- PROBLEM TO SOLVE
Restate verbatim the span of lines below between the line with "A standard shift-share" and the line with "Eot = ∑i λoiΔEit", including those two lines, and only that span.

- DATA FOR THIS TASK
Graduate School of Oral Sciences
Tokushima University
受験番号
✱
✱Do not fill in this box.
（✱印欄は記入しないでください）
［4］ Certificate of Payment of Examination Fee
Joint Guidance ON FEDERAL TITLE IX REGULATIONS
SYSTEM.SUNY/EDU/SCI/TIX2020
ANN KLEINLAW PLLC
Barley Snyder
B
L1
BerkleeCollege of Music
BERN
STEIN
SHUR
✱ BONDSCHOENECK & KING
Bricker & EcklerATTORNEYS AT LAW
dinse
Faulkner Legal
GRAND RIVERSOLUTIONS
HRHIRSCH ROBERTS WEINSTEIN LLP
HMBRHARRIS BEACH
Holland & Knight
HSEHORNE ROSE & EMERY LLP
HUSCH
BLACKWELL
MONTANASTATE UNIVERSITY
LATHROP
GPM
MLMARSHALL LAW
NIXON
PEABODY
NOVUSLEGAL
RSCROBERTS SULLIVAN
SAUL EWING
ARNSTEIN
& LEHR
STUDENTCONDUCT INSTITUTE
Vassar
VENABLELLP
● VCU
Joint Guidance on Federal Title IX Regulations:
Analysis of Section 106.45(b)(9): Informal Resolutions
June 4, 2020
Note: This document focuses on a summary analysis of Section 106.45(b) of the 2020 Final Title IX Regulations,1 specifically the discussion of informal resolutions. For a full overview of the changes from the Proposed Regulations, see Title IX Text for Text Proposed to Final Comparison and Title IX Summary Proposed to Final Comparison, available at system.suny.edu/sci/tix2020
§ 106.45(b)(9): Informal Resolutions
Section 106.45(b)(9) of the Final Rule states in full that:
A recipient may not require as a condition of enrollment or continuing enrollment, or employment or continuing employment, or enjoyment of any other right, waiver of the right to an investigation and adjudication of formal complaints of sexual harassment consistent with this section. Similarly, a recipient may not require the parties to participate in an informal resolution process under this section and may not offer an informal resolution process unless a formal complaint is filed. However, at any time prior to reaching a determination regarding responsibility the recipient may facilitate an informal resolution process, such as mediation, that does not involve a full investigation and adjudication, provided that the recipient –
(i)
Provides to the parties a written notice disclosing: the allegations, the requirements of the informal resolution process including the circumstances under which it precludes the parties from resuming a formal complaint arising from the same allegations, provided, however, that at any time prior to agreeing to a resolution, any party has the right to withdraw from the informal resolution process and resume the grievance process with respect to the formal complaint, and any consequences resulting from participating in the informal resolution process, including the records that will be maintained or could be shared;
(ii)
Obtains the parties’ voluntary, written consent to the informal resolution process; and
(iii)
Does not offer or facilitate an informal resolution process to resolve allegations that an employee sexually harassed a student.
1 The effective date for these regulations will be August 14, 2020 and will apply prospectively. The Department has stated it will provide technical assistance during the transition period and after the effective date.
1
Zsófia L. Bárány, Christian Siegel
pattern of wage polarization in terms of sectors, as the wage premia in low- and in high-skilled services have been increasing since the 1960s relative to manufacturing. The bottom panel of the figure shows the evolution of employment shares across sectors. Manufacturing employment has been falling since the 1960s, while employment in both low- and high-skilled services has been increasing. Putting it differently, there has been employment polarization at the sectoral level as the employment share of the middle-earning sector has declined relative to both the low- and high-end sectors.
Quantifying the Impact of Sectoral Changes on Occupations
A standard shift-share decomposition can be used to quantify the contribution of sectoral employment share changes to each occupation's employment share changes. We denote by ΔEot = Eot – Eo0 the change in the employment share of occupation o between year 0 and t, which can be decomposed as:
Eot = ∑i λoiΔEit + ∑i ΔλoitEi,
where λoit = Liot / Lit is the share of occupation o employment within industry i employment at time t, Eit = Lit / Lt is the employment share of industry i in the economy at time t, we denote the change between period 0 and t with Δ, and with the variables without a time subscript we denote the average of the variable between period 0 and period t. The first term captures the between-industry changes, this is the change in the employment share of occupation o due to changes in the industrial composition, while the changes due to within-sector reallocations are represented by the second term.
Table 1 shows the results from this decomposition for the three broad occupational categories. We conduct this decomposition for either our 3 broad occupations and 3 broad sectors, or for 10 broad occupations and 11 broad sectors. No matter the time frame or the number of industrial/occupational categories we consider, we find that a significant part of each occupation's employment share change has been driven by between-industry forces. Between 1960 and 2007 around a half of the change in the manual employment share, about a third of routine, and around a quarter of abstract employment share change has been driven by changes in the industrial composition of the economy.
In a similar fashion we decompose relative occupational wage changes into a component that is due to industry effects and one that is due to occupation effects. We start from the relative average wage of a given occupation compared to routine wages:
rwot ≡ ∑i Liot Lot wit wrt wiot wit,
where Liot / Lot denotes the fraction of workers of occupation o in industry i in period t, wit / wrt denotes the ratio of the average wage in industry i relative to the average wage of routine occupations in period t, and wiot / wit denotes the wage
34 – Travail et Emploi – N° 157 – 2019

- REPLY TO THE TASK
A standard shift-share decomposition can be used to quantify the contribution of sectoral employment share changes to each occupation's employment share changes. We denote by ΔEot = Eot – Eo0 the change in the employment share of occupation o between year 0 and t, which can be decomposed as:
Eot = ∑i λoiΔEit + ∑i ΔλoitEi,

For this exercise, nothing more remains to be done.